__Work required__. Render as a numbered list every line from the one containing "Focus on the signals that matter" down to the end of the entries below, omitting blank lines. Leave the pictures out of the answer.

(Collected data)

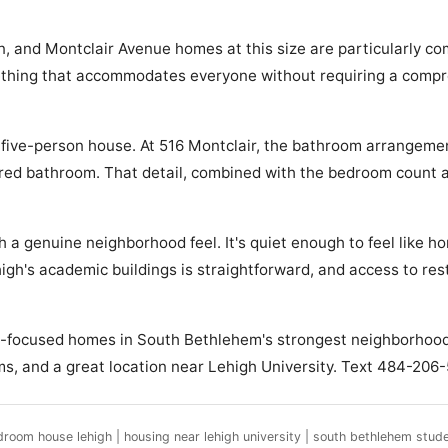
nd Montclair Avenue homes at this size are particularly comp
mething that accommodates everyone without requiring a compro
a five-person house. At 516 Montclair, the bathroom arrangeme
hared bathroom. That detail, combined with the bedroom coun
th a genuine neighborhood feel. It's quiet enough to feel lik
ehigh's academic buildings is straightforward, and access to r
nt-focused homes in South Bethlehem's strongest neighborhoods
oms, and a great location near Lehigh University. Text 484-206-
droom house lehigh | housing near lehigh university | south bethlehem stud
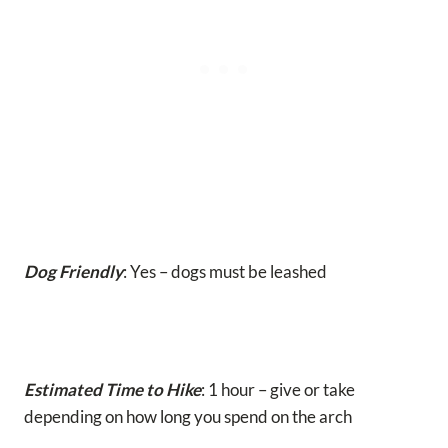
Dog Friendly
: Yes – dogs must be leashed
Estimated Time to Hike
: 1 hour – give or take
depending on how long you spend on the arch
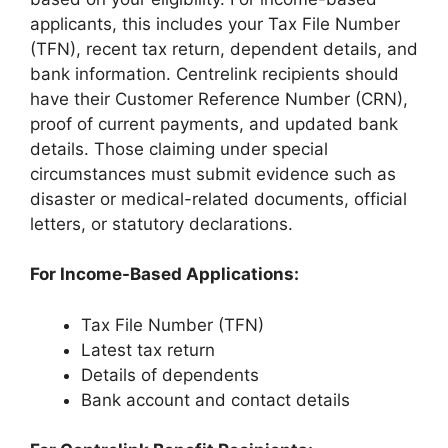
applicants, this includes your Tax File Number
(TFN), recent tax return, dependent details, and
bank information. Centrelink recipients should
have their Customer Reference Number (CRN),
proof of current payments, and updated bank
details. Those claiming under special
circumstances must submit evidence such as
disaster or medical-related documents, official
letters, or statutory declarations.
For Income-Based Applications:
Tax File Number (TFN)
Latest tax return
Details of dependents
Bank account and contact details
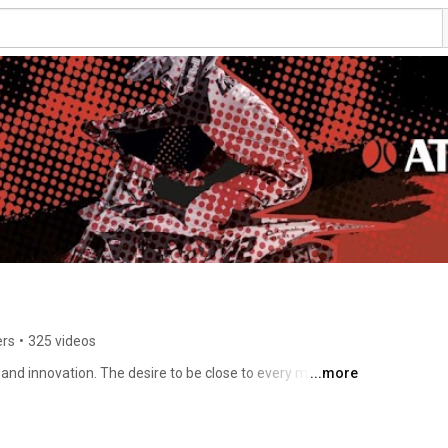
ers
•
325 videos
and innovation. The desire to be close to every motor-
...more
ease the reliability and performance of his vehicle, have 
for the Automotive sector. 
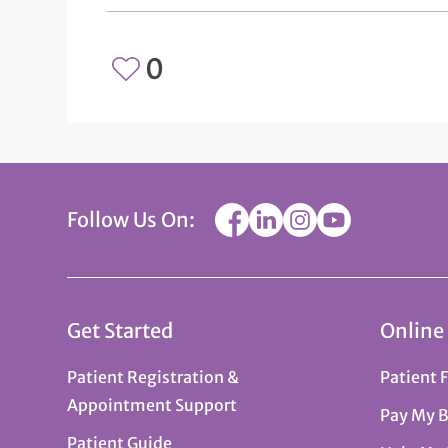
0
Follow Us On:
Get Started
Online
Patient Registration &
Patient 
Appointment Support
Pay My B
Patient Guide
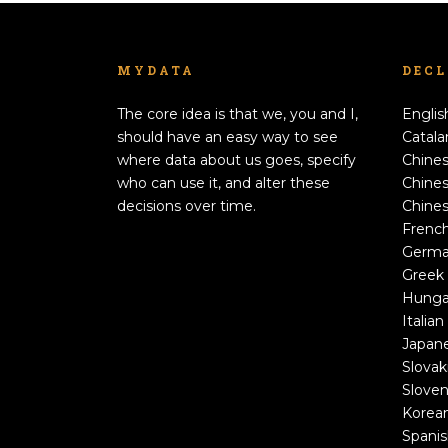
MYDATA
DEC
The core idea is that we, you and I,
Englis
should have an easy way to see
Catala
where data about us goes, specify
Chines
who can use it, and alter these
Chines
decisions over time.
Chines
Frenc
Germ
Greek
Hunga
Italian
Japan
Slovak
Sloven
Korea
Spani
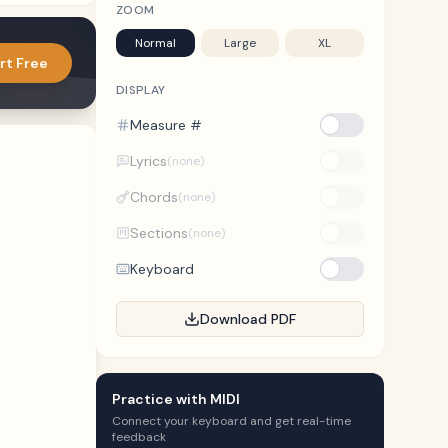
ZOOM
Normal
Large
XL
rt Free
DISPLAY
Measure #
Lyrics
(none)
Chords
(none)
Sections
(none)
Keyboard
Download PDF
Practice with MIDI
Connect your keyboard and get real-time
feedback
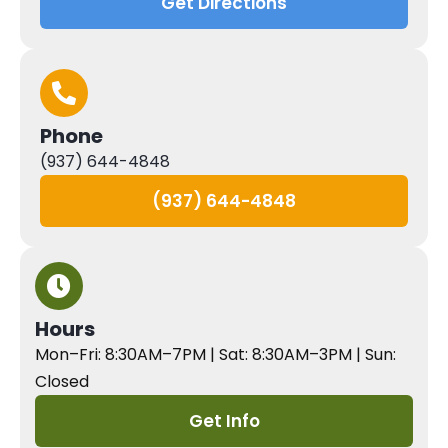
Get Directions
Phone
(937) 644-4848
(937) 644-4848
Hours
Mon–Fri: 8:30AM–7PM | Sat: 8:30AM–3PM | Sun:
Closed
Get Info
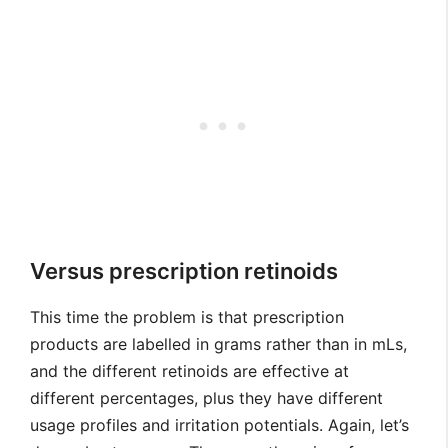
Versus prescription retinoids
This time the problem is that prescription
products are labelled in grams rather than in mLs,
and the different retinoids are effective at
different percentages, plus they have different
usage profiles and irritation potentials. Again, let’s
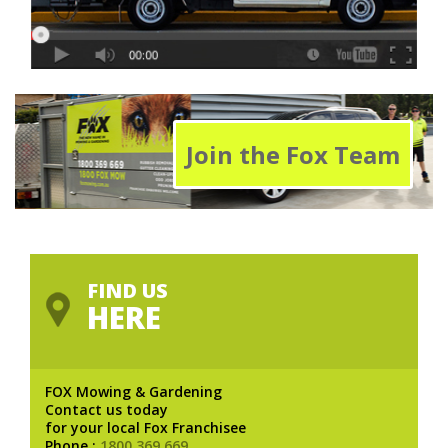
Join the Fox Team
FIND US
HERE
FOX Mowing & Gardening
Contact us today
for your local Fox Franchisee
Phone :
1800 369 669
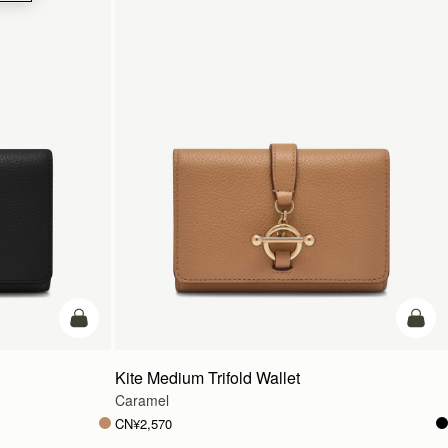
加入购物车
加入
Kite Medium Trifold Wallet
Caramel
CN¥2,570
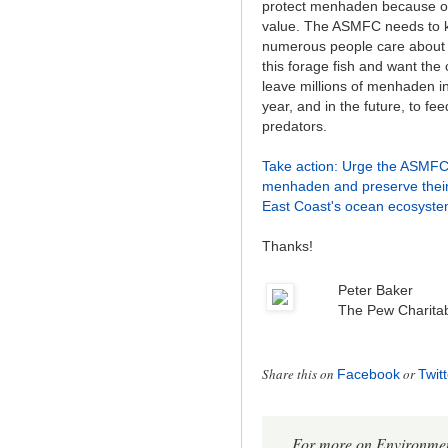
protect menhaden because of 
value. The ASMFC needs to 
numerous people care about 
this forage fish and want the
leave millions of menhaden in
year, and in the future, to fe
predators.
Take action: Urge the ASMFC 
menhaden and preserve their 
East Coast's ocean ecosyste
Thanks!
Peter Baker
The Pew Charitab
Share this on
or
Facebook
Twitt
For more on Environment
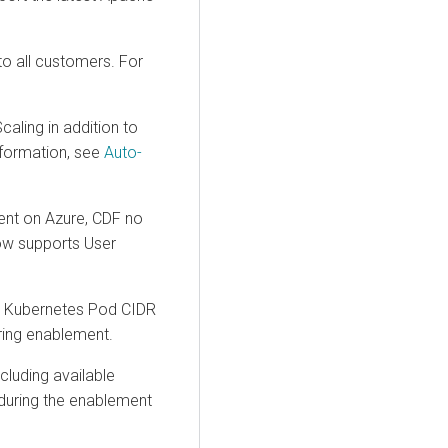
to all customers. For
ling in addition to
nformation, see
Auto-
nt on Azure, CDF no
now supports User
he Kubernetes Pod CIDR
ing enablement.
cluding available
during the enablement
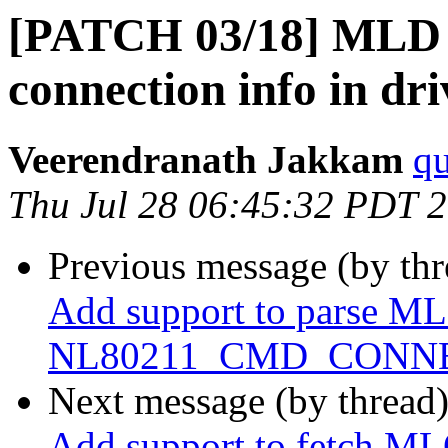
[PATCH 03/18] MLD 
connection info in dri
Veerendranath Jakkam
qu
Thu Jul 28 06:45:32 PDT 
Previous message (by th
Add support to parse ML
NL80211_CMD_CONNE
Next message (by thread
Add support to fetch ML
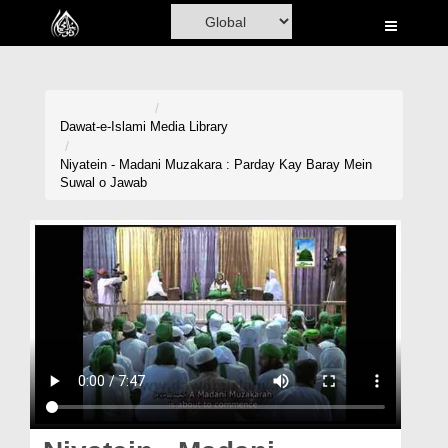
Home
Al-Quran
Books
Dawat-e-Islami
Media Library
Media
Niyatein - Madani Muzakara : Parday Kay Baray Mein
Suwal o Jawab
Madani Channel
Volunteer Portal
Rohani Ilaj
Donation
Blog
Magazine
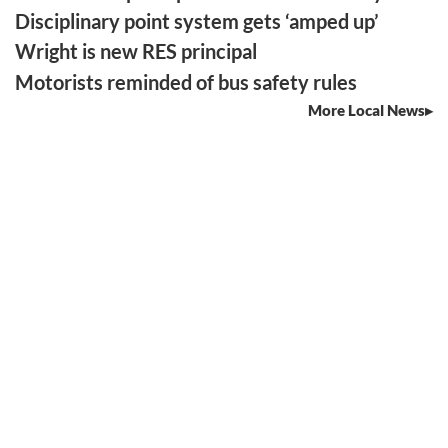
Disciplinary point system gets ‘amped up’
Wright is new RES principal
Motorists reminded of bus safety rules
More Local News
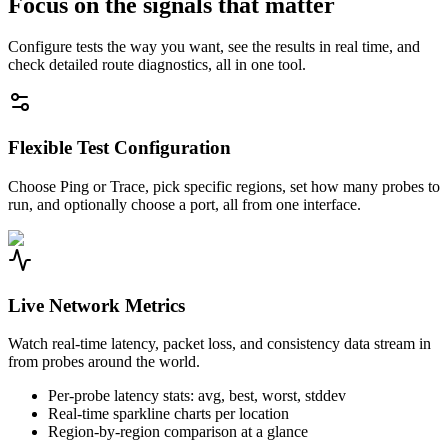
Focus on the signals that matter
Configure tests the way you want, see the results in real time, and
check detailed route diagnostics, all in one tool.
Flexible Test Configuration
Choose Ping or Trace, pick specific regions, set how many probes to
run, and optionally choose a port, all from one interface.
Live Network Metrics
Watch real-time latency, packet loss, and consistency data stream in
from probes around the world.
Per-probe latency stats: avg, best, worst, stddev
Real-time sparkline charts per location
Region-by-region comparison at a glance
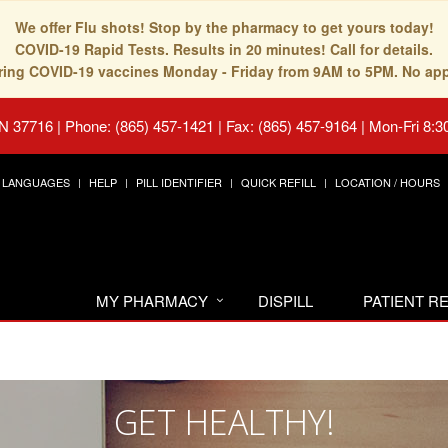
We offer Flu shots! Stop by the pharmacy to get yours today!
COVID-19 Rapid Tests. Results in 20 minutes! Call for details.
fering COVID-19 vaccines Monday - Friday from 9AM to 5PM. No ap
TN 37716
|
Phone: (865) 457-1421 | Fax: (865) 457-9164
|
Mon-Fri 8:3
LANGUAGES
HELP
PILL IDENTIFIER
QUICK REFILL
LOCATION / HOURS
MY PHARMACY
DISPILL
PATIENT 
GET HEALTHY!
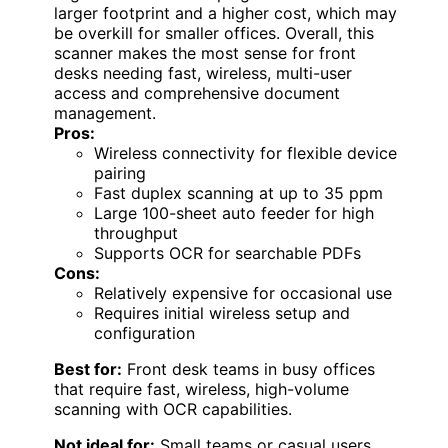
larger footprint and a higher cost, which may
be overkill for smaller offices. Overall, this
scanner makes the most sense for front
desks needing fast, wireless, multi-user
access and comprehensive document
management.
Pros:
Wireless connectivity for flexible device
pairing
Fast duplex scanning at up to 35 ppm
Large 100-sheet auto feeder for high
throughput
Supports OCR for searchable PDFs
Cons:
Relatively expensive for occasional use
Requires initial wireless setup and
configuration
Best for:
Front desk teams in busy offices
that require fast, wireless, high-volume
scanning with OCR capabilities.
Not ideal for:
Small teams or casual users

__Response to the task__.
1. Focus on the signals that matter
2. Configure tests the way you want, see the results in real time, and
3. check detailed route diagnostics, all in one tool.
4. Flexible Test Configuration
5. Choose Ping or Trace, pick specific regions, set how many probes to
6. run, and optionally choose a port, all from one interface.
7. Live Network Metrics
8. Watch real-time latency, packet loss, and consistency data stream in
9. from probes around the world.
10. Per-probe latency stats: avg, best, worst, stddev
11. Real-time sparkline charts per location
12. Region-by-region comparison at a glance
13. We offer Flu shots! Stop by the pharmacy to get yours today!
14. COVID-19 Rapid Tests. Results in 20 minutes! Call for details.
15. fering COVID-19 vaccines Monday - Friday from 9AM to 5PM. No ap
16. TN 37716
17. |
18. Phone: (865) 457-1421 | Fax: (865) 457-9164
19. |
20. Mon-Fri 8:3
21. LANGUAGES
22. HELP
23. PILL IDENTIFIER
24. QUICK REFILL
25. LOCATION / HOURS
26. MY PHARMACY
27. DISPILL
28. PATIENT 
29. GET HEALTHY!
30. larger footprint and a higher cost, which may
31. be overkill for smaller offices. Overall, this
32. scanner makes the most sense for front
33. desks needing fast, wireless, multi-user
34. access and comprehensive document
35. management.
36. Pros:
37. Wireless connectivity for flexible device
38. pairing
39. Fast duplex scanning at up to 35 ppm
40. Large 100-sheet auto feeder for high
41. throughput
42. Supports OCR for searchable PDFs
43. Cons:
44. Relatively expensive for occasional use
45. Requires initial wireless setup and
46. configuration
47. Best for:
48. Front desk teams in busy offices
49. that require fast, wireless, high-volume
50. scanning with OCR capabilities.
51. Not ideal for:
52. Small teams or casual users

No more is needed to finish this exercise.